The latest scandal to erupt within the world of high finance is beyond dispiriting. Yes, HSBC may no longer offer its wealthiest and stealthiest clients so much help in the field of tax dodging, but the disclosures of the past few days have done nothing to dent a widely held perception that the maintenance of economic inequality is the raison d’être of the banking sector.
HSBC argues that all this is historical; that regulations are now tighter; and that it places greater emphasis on corporate and customer compliance with those regulations. That is reassuring – up to a point. It certainly seems that the institution is not about to be deserted by its customers on the high street.
Nevertheless, if it was at the outset a problem for HSBC and a select client group, others are now equally dirtied by the mess. After all, the information about the bank’s tax-dodging clients was leaked as long ago as 2007. The British tax authorities have known the identities of those involved since the turn of the decade. And it is becoming abundantly clear that the response of Her Majesty’s Revenue & Customs has been woefully inadequate.

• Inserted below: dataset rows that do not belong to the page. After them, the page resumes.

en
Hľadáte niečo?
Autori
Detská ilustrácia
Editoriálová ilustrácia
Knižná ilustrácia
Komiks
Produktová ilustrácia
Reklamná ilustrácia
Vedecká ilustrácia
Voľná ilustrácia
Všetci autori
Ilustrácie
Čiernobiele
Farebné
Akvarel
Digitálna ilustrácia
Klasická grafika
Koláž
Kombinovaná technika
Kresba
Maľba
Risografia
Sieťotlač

There are some grounds for believing that HMRC was right in the first instance to offer an amnesty of sorts, offering to go easy on the individuals concerned in the hope of recouping a good deal of the tax which had previously been kept from its clutches. But to have thus far recovered only £135m from 1,000 super-wealthy individuals is a poor return, suggestive of a belief among tax dodgers that they are unlikely to face prosecution and are probably, therefore, better off sitting tight. If that is so, it says little for HMRC’s robustness in the face of determined – and well-resourced – opposition. More prosecutions are needed to, at the very least, dispel a worrying impression of complacency.
Bringing a prosecution is neither easy nor particularly cheap. But as Margaret Hodge, the straight-talking chair of the Public Accounts Committee, put it: there rarely seems to be such reluctance when it comes to bringing low-level benefits cheats before the courts.

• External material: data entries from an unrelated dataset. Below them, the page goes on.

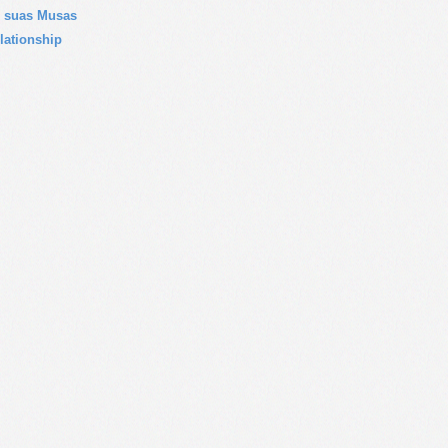
 suas Musas
lationship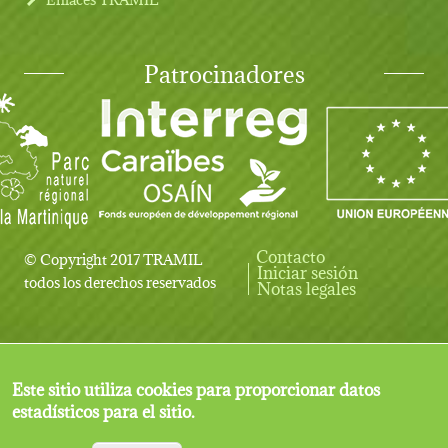
Patrocinadores
Contacto
© Copyright 2017 TRAMIL
Iniciar sesión
User account menu
todos los derechos reservados
Notas legales
Este sitio utiliza cookies para proporcionar datos
estadísticos para el sitio.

With an election looming, the main political parties are inevitably doing all they can to implicate one another in the scandal. The Tories, note their opponents, appointed HSBC’s former group executive chairman, Stephen Green, to a ministerial post. Labour, on the other hand, stands accused of having encouraged a light-touch regulatory regime which allowed banks to operate without due oversight leading up to the 2008 financial crisis.
If there is a bright spot on the horizon it is the planned implementation in January 2016 of the Common Reporting Standards (CRS), released last year by the Organisation for Economic Co-operation and Development. While the CRS has its critics, it ought to improve vastly the international exchange of information about individuals’ financial affairs and thus boost global tax compliance. It mirrors legislation already in place in the United States.

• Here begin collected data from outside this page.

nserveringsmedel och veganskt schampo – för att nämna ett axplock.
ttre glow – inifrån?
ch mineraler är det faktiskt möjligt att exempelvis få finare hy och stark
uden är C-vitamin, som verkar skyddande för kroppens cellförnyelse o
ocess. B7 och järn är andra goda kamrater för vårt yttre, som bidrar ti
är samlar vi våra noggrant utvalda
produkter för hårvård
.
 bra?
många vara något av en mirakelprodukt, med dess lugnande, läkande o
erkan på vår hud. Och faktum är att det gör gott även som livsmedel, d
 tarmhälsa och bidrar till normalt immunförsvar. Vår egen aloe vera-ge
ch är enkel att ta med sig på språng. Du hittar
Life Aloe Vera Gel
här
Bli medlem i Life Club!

Indeed, these advances suggest that the anti-tax avoidance furrow being ploughed by Ed Miliband is not as lonely or as hopeless as some on the right would like to suggest. And while it remains to be seen whether Labour’s plans to crack down on UK tax havens stand up to electoral and perhaps parliamentary scrutiny, there seems little doubt that questions of financial inequality and injustice provide fertile ground for politicians of Mr Miliband’s hue.